▶ [To-do item]: Say how many lines in the data below contain the word "context", and give no other text.

▶ [Information given]:
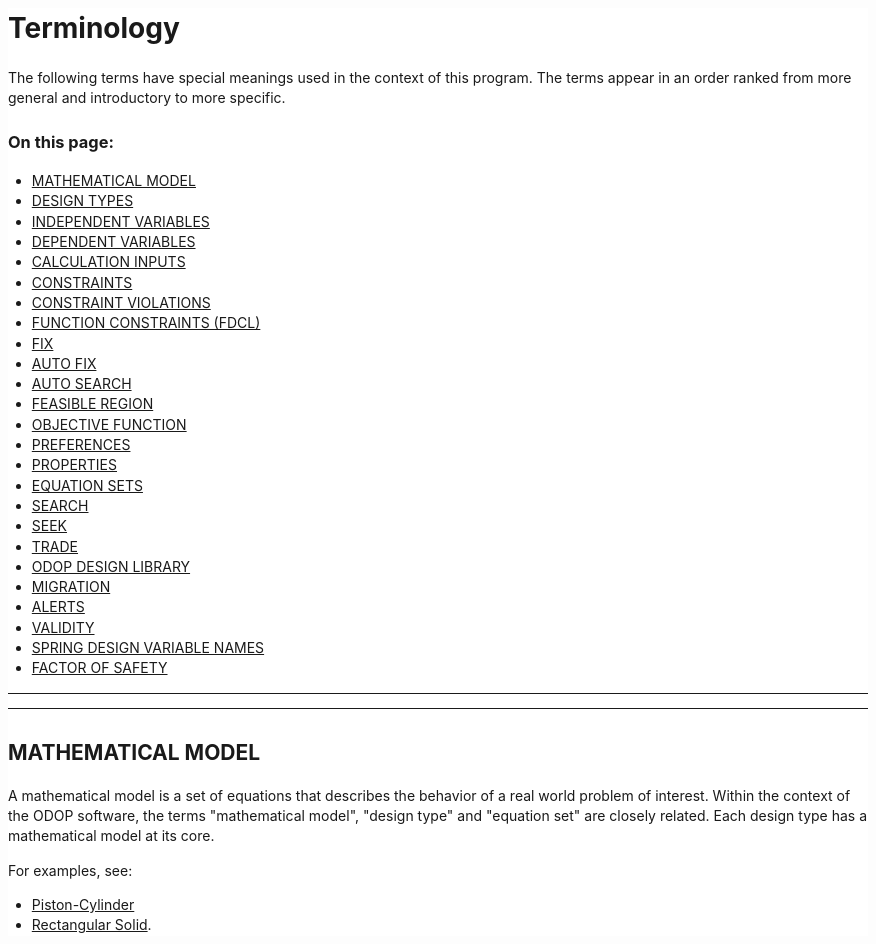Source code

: # Terminology

The 
<a id="top"></a> 
following terms have special meanings used in the context of this program. 
The terms appear in an order ranked from more general and introductory to more specific. 

### On this page:   
 - [MATHEMATICAL MODEL](terminology.html#mathModel)  
 - [DESIGN TYPES](terminology.html#designTypes)  
 - [INDEPENDENT VARIABLES](terminology.html#independentVar)  
 - [DEPENDENT VARIABLES](terminology.html#dependentVar)  
 - [CALCULATION INPUTS](terminology.html#calcInputs)  
 - [CONSTRAINTS](terminology.html#constraints)  
 - [CONSTRAINT VIOLATIONS](terminology.html#constraintViol)  
 - [FUNCTION CONSTRAINTS (FDCL)](terminology.html#fdcl)  
 - [FIX](terminology.html#fix)  
 - [AUTO FIX](terminology.html#autoFix)  
 - [AUTO SEARCH](terminology.html#autoSearch)  
 - [FEASIBLE REGION](terminology.html#feasibleRegion)  
 - [OBJECTIVE FUNCTION](terminology.html#obj)  
 - [PREFERENCES](terminology.html#preferences)  
 - [PROPERTIES](terminology.html#properties)  
 - [EQUATION SETS](terminology.html#eqnSet)  
 - [SEARCH](terminology.html#search)  
 - [SEEK](terminology.html#seek)  
 - [TRADE](terminology.html#trade)  
 - [ODOP DESIGN LIBRARY](terminology.html#designLib)  
 - [MIGRATION](terminology.html#migration)  
 - [ALERTS](terminology.html#alerts)  
 - [VALIDITY](terminology.html#validity)  
 - [SPRING DESIGN VARIABLE NAMES](terminology.html#sdnames)  
 - [FACTOR OF SAFETY](terminology.html#FactorOfSafety)  

___

<a id="mathModel"></a>  
___

## MATHEMATICAL MODEL 
A mathematical model is a set of equations that describes the behavior of 
a real world problem of interest. 
Within the context of the ODOP software, the terms "mathematical model", 
"design type" and "equation set" are closely related. 
Each design type has a mathematical model at its core. 

For examples, see:   
* [Piston-Cylinder](/docs/Help/DesignTypes/Piston-Cylinder/img/PCylDiagram.png) 
* [Rectangular Solid](/docs/Help/DesignTypes/Solid/img/RectangularSolidDiagram.png).   
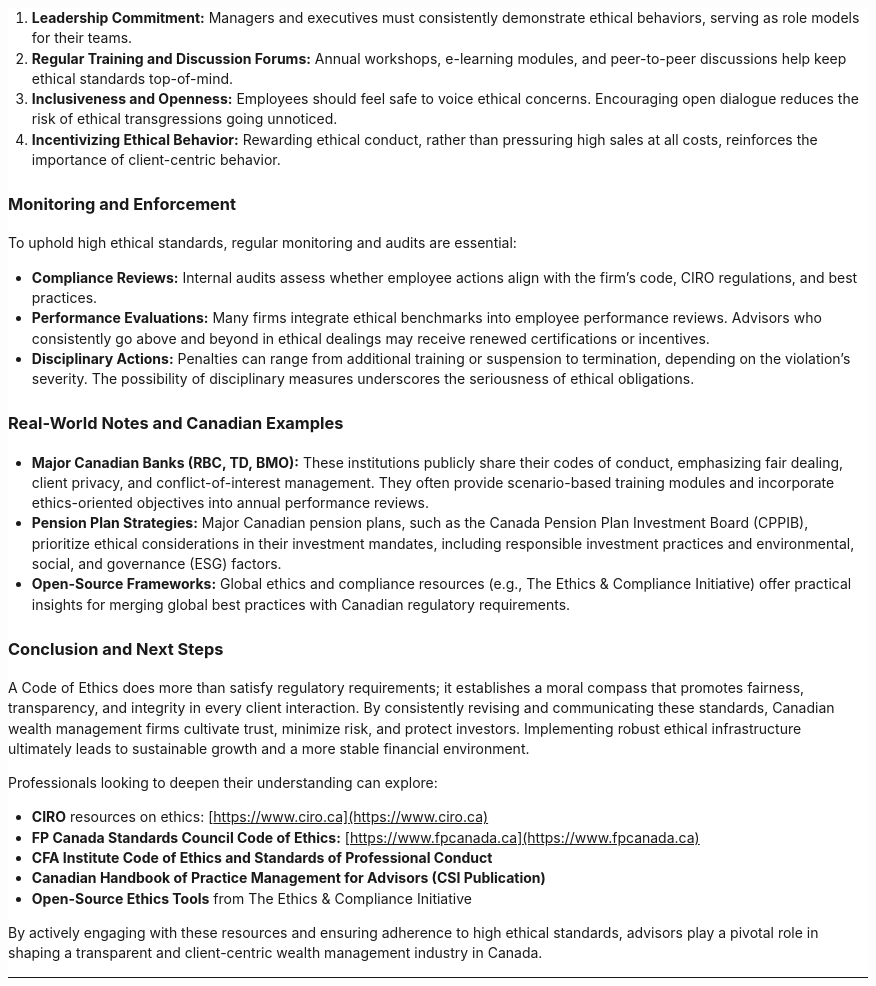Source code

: 1. **Leadership Commitment:** Managers and executives must consistently demonstrate ethical behaviors, serving as role models for their teams.  
2. **Regular Training and Discussion Forums:** Annual workshops, e-learning modules, and peer-to-peer discussions help keep ethical standards top-of-mind.  
3. **Inclusiveness and Openness:** Employees should feel safe to voice ethical concerns. Encouraging open dialogue reduces the risk of ethical transgressions going unnoticed.  
4. **Incentivizing Ethical Behavior:** Rewarding ethical conduct, rather than pressuring high sales at all costs, reinforces the importance of client-centric behavior.  

### Monitoring and Enforcement
To uphold high ethical standards, regular monitoring and audits are essential:

- **Compliance Reviews:** Internal audits assess whether employee actions align with the firm’s code, CIRO regulations, and best practices.  
- **Performance Evaluations:** Many firms integrate ethical benchmarks into employee performance reviews. Advisors who consistently go above and beyond in ethical dealings may receive renewed certifications or incentives.  
- **Disciplinary Actions:** Penalties can range from additional training or suspension to termination, depending on the violation’s severity. The possibility of disciplinary measures underscores the seriousness of ethical obligations.

### Real-World Notes and Canadian Examples
- **Major Canadian Banks (RBC, TD, BMO):** These institutions publicly share their codes of conduct, emphasizing fair dealing, client privacy, and conflict-of-interest management. They often provide scenario-based training modules and incorporate ethics-oriented objectives into annual performance reviews.  
- **Pension Plan Strategies:** Major Canadian pension plans, such as the Canada Pension Plan Investment Board (CPPIB), prioritize ethical considerations in their investment mandates, including responsible investment practices and environmental, social, and governance (ESG) factors.  
- **Open-Source Frameworks:** Global ethics and compliance resources (e.g., The Ethics & Compliance Initiative) offer practical insights for merging global best practices with Canadian regulatory requirements.

### Conclusion and Next Steps
A Code of Ethics does more than satisfy regulatory requirements; it establishes a moral compass that promotes fairness, transparency, and integrity in every client interaction. By consistently revising and communicating these standards, Canadian wealth management firms cultivate trust, minimize risk, and protect investors. Implementing robust ethical infrastructure ultimately leads to sustainable growth and a more stable financial environment.

Professionals looking to deepen their understanding can explore:  
- **CIRO** resources on ethics: [https://www.ciro.ca](https://www.ciro.ca)  
- **FP Canada Standards Council Code of Ethics:** [https://www.fpcanada.ca](https://www.fpcanada.ca)  
- **CFA Institute Code of Ethics and Standards of Professional Conduct**  
- **Canadian Handbook of Practice Management for Advisors (CSI Publication)**  
- **Open-Source Ethics Tools** from The Ethics & Compliance Initiative

By actively engaging with these resources and ensuring adherence to high ethical standards, advisors play a pivotal role in shaping a transparent and client-centric wealth management industry in Canada.

---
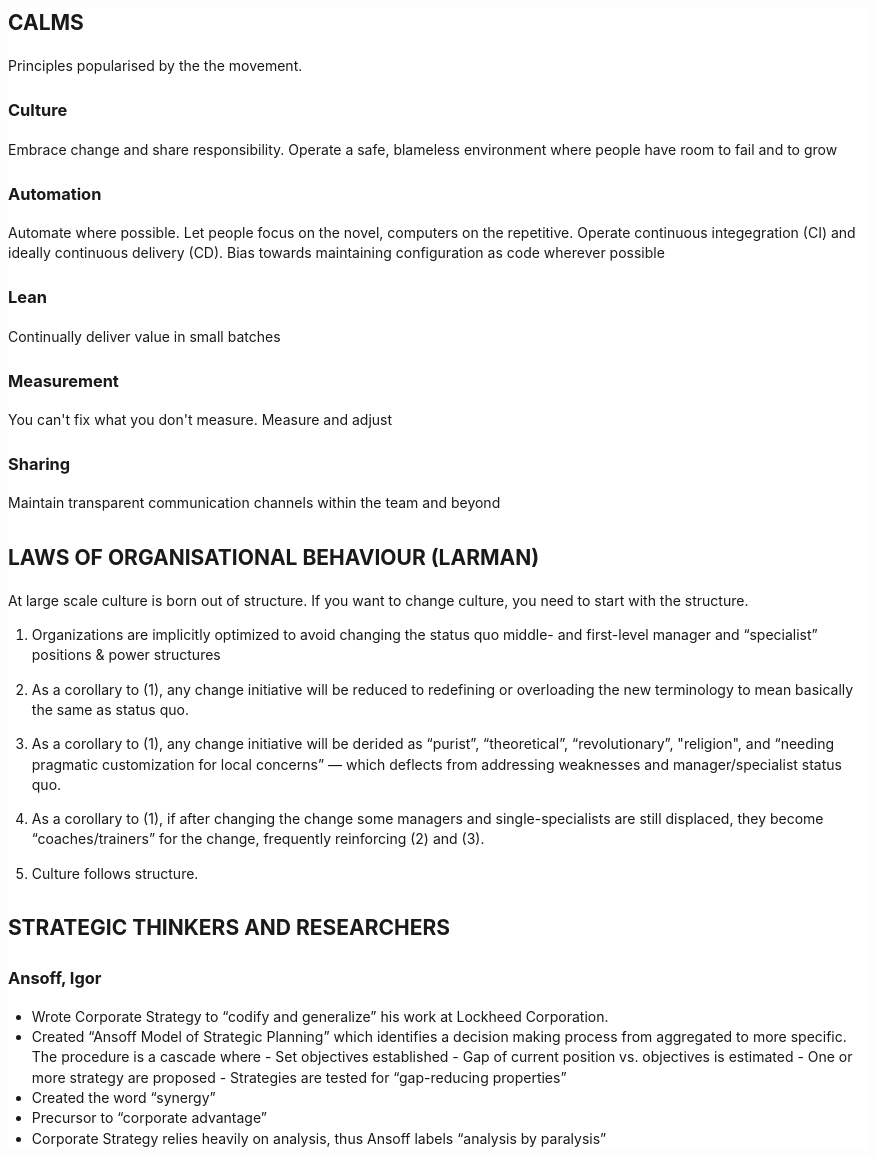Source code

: CALMS
-----
Principles popularised by the the 
movement.

### Culture
Embrace change and share responsibility. Operate a safe, blameless environment where people have room to fail and to grow

### Automation
Automate where possible. Let people focus on the novel, computers on the repetitive. Operate continuous integegration (CI) and ideally continuous delivery (CD). Bias towards maintaining configuration as code wherever possible

### Lean
Continually deliver value in small batches

### Measurement
You can't fix what you don't measure. Measure and adjust

### Sharing
Maintain transparent communication channels within the team and beyond

LAWS OF ORGANISATIONAL BEHAVIOUR (LARMAN)
-----------------------------------------
At large scale culture is born out of structure. If you want to change culture, you need to start with the structure.

1. Organizations are implicitly optimized to avoid changing the status quo middle- and first-level manager and “specialist” positions & power structures

1. As a corollary to (1), any change initiative will be reduced to redefining or overloading the new terminology to mean basically the same as status quo.

1. As a corollary to (1), any change initiative will be derided as “purist”, “theoretical”, “revolutionary”, "religion", and “needing pragmatic customization for local concerns” — which deflects from addressing weaknesses and manager/specialist status quo.

1. As a corollary to (1), if after changing the change some managers and single-specialists are still displaced, they become “coaches/trainers” for the change, frequently reinforcing (2) and (3).

1. Culture follows structure.

STRATEGIC THINKERS AND RESEARCHERS
-----------------------------------------
### Ansoff, Igor
- Wrote Corporate Strategy to “codify and generalize” his work at Lockheed Corporation.
- Created “Ansoff Model of Strategic Planning” which identifies a decision making process from aggregated to more specific.  The procedure is a cascade where
          - Set objectives established
          - Gap of current position vs.  objectives is estimated
          - One or more strategy are proposed
          - Strategies are tested for “gap-reducing properties”
- Created the word “synergy”
- Precursor to “corporate advantage”
- Corporate Strategy relies heavily on analysis, thus Ansoff labels “analysis by paralysis”
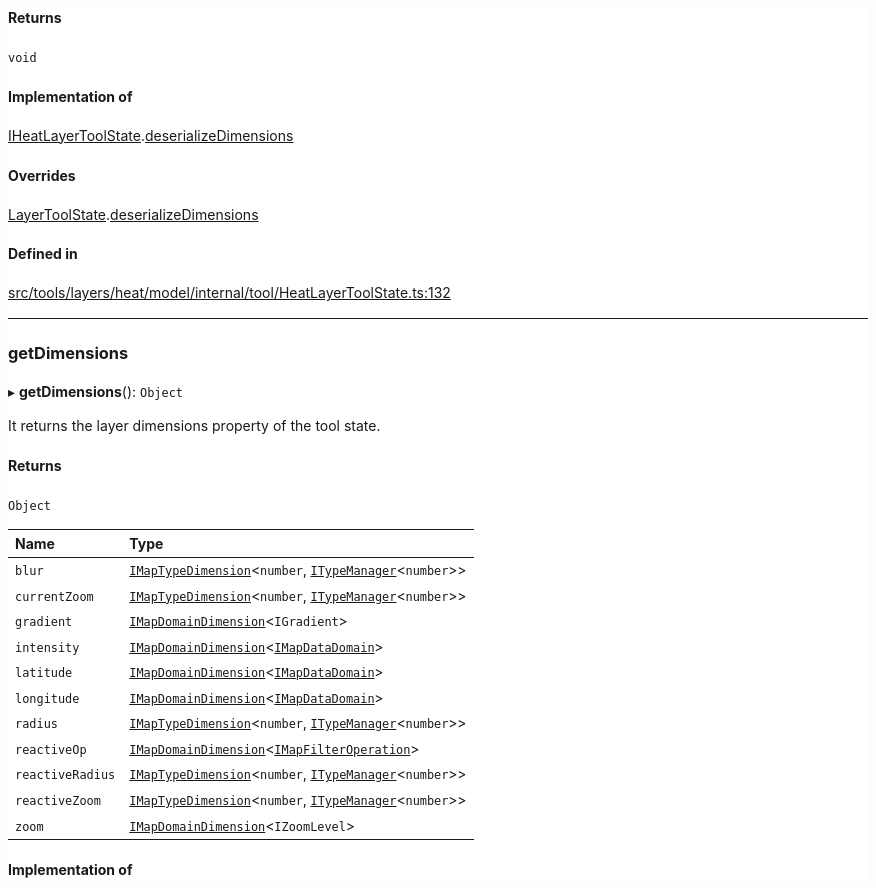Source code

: #### Returns

`void`

#### Implementation of

[IHeatLayerToolState](../interfaces/IHeatLayerToolState.md).[deserializeDimensions](../interfaces/IHeatLayerToolState.md#deserializedimensions)

#### Overrides

[LayerToolState](LayerToolState.md).[deserializeDimensions](LayerToolState.md#deserializedimensions)

#### Defined in

[src/tools/layers/heat/model/internal/tool/HeatLayerToolState.ts:132](https://github.com/geovisto/geovisto-map/blob/e22d774889dbc28cc1ec62933ecf6bab6690f172/src/tools/layers/heat/model/internal/tool/HeatLayerToolState.ts#L132)

___

### getDimensions

▸ **getDimensions**(): `Object`

It returns the layer dimensions property of the tool state.

#### Returns

`Object`

| Name | Type |
| :------ | :------ |
| `blur` | [`IMapTypeDimension`](../interfaces/IMapTypeDimension.md)\<`number`, [`ITypeManager`](../interfaces/ITypeManager.md)\<`number`\>\> |
| `currentZoom` | [`IMapTypeDimension`](../interfaces/IMapTypeDimension.md)\<`number`, [`ITypeManager`](../interfaces/ITypeManager.md)\<`number`\>\> |
| `gradient` | [`IMapDomainDimension`](../interfaces/IMapDomainDimension.md)\<`IGradient`\> |
| `intensity` | [`IMapDomainDimension`](../interfaces/IMapDomainDimension.md)\<[`IMapDataDomain`](../interfaces/IMapDataDomain.md)\> |
| `latitude` | [`IMapDomainDimension`](../interfaces/IMapDomainDimension.md)\<[`IMapDataDomain`](../interfaces/IMapDataDomain.md)\> |
| `longitude` | [`IMapDomainDimension`](../interfaces/IMapDomainDimension.md)\<[`IMapDataDomain`](../interfaces/IMapDataDomain.md)\> |
| `radius` | [`IMapTypeDimension`](../interfaces/IMapTypeDimension.md)\<`number`, [`ITypeManager`](../interfaces/ITypeManager.md)\<`number`\>\> |
| `reactiveOp` | [`IMapDomainDimension`](../interfaces/IMapDomainDimension.md)\<[`IMapFilterOperation`](../interfaces/IMapFilterOperation.md)\> |
| `reactiveRadius` | [`IMapTypeDimension`](../interfaces/IMapTypeDimension.md)\<`number`, [`ITypeManager`](../interfaces/ITypeManager.md)\<`number`\>\> |
| `reactiveZoom` | [`IMapTypeDimension`](../interfaces/IMapTypeDimension.md)\<`number`, [`ITypeManager`](../interfaces/ITypeManager.md)\<`number`\>\> |
| `zoom` | [`IMapDomainDimension`](../interfaces/IMapDomainDimension.md)\<`IZoomLevel`\> |

#### Implementation of
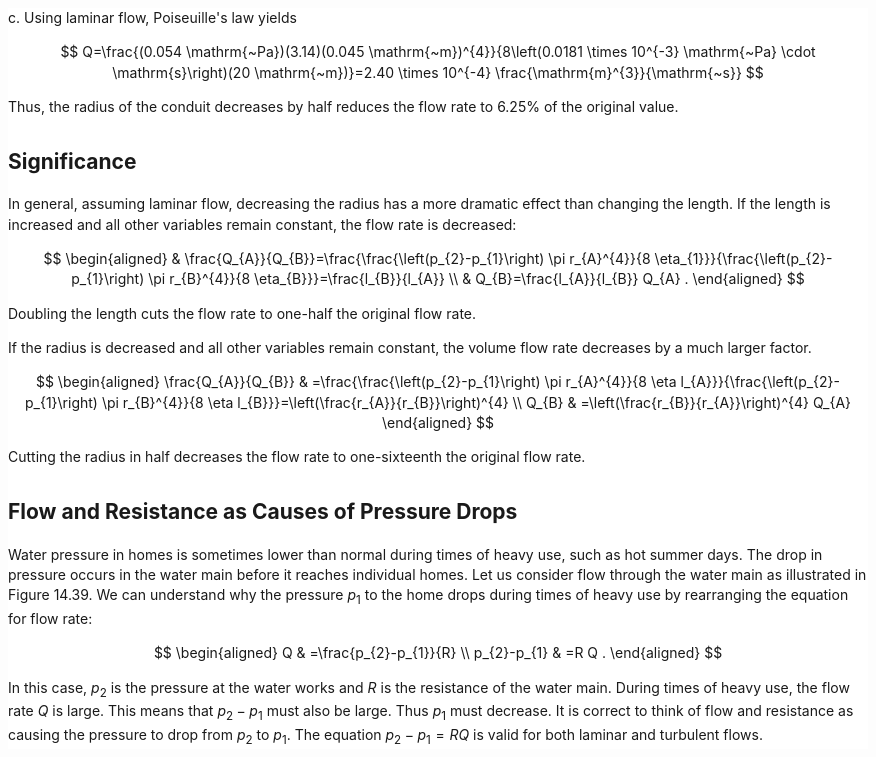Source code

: c. Using laminar flow, Poiseuille's law yields

$$
Q=\frac{(0.054 \mathrm{~Pa})(3.14)(0.045 \mathrm{~m})^{4}}{8\left(0.0181 \times 10^{-3} \mathrm{~Pa} \cdot \mathrm{s}\right)(20 \mathrm{~m})}=2.40 \times 10^{-4} \frac{\mathrm{m}^{3}}{\mathrm{~s}}
$$

Thus, the radius of the conduit decreases by half reduces the flow rate to $6.25 \%$ of the original value.

## Significance

In general, assuming laminar flow, decreasing the radius has a more dramatic effect than changing the length. If the length is increased and all other variables remain constant, the flow rate is decreased:

$$
\begin{aligned}
& \frac{Q_{A}}{Q_{B}}=\frac{\frac{\left(p_{2}-p_{1}\right) \pi r_{A}^{4}}{8 \eta_{1}}}{\frac{\left(p_{2}-p_{1}\right) \pi r_{B}^{4}}{8 \eta_{B}}}=\frac{l_{B}}{l_{A}} \\
& Q_{B}=\frac{l_{A}}{l_{B}} Q_{A} .
\end{aligned}
$$

Doubling the length cuts the flow rate to one-half the original flow rate.

If the radius is decreased and all other variables remain constant, the volume flow rate decreases by a much larger factor.

$$
\begin{aligned}
\frac{Q_{A}}{Q_{B}} & =\frac{\frac{\left(p_{2}-p_{1}\right) \pi r_{A}^{4}}{8 \eta l_{A}}}{\frac{\left(p_{2}-p_{1}\right) \pi r_{B}^{4}}{8 \eta l_{B}}}=\left(\frac{r_{A}}{r_{B}}\right)^{4} \\
Q_{B} & =\left(\frac{r_{B}}{r_{A}}\right)^{4} Q_{A}
\end{aligned}
$$

Cutting the radius in half decreases the flow rate to one-sixteenth the original flow rate.

## Flow and Resistance as Causes of Pressure Drops

Water pressure in homes is sometimes lower than normal during times of heavy use, such as hot summer days. The drop in pressure occurs in the water main before it reaches individual homes. Let us consider flow through the water main as illustrated in Figure 14.39. We can understand why the pressure $p_{1}$ to the home drops during times of heavy use by rearranging the equation for flow rate:

$$
\begin{aligned}
Q & =\frac{p_{2}-p_{1}}{R} \\
p_{2}-p_{1} & =R Q .
\end{aligned}
$$

In this case, $p_{2}$ is the pressure at the water works and $R$ is the resistance of the water main. During times of heavy use, the flow rate $Q$ is large. This means that $p_{2}-p_{1}$ must also be large. Thus $p_{1}$ must decrease. It is correct to think of flow and resistance as causing the pressure to drop from $p_{2}$ to $p_{1}$. The equation $p_{2}-p_{1}=R Q$ is valid for both laminar and turbulent flows.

▶ [Answer below]: 2